Derrick witnessed the birth of some of the dogs in the dorm room — right beside the piles of leashes, plush toys and bags of food. On Monday, he saw many of them graduate to the outside world.

“It kind of brings us together. It makes us feel more like a family, like we did something. We accomplished something,” he said.

AIC program facilitator Stranger Davis said handing over the leash can be bittersweet. 

“Sadness in the sense that you lost something, you had to let go, but you know it’s going to go so something that is so much greater than you,” he said.

Davis helped train Raven through the JLAD program and introduced the dog to its recipient Joe Gallagher.

“I just watched that man’s life change in the best, most drastic way,” said Davis, “and he’s been waiting for it.”

Gallagher lost his service dog of 10 years in June, and he said he can already sense Raven is smart and responsive.
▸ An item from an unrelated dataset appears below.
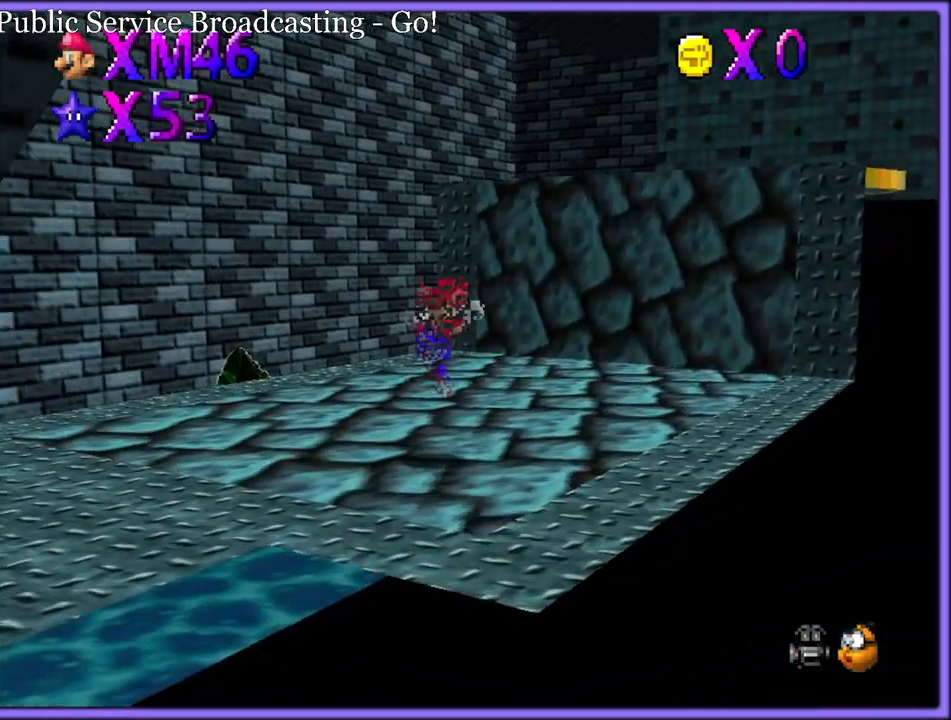
{"buttons": [], "left_stick": "down-left", "button_events": [[183, "B", "down"], [233, "A", "up"], [267, "B", "up"], [333, "C_DOWN", "down"], [333, "C_LEFT", "down"], [450, "C_DOWN", "up"], [467, "C_LEFT", "up"]]}
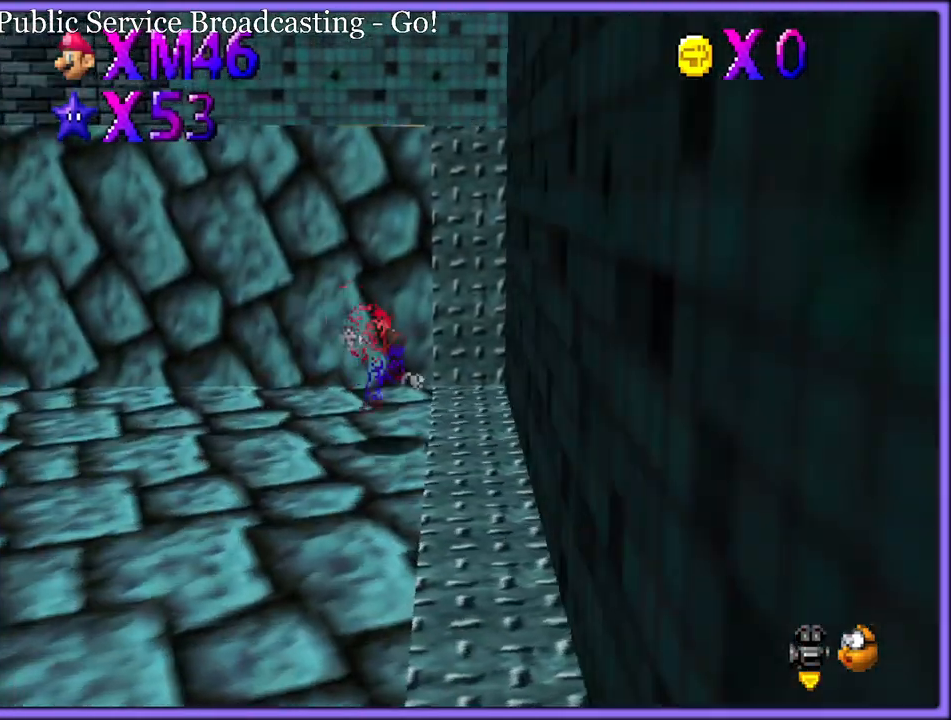
{"buttons": ["C_LEFT"], "left_stick": "up-right", "button_events": [[50, "A", "down"], [333, "A", "up"], [400, "C_LEFT", "down"]]}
He said his previous dog helped with the Post Traumatic Stress Disorder and mobility issues he’s had since getting injured in Vietnam.

“She will nudge me, and redirect me, and all of a sudden my focus goes to her, instead of being anxious,” he said.

Luis Salas has helped train dogs with JLAD for 13 years. He said he was transferred from Pendleton’s prison to help facilitate the program in Salem.

“I feel proud of the community, like I’m actually giving back,” Salas said. “It makes me feel human.”

He had a big handshake for Shane Noniza, who received Sebastian to help with his anxiety.

“I kind of forgot there was a whole room looking at me,” said Noniza, “but it felt peaceful.”

The training team demonstrated for the crowd at the graduation ceremony how Wilson is trained to disrupt the sleep of his assigned person, who pretended to have night terrors. 

Service dog Blitz showed how he was trained to get low to lick the face of his assigned person and go get help when his trainer pretended to collapse to the ground.

All the dogs receive the same training, and JLAD’s director Joy St. Peter told the crowd the dogs don’t just help the recipients.

“So what they do is work into your heart,” she said, “and dogs heal the heart. So, when they’re coming forward, every one of these guys and the socializers who are out there have to open their hearts and love, and adapt and be a different person.”

Salas agreed, saying that working and living with the dogs changes people.

“It just synchronizes you, with something else, there’s really no words,” he said. “Dogs just have a special thing about them that makes you see life in a different way.”

The nonprofit Joys of Living Assistance Dogs is currently funded with private donations, but those involved hope Oregon lawmakers will approve public funding so they can expand the partnership to even more prisons.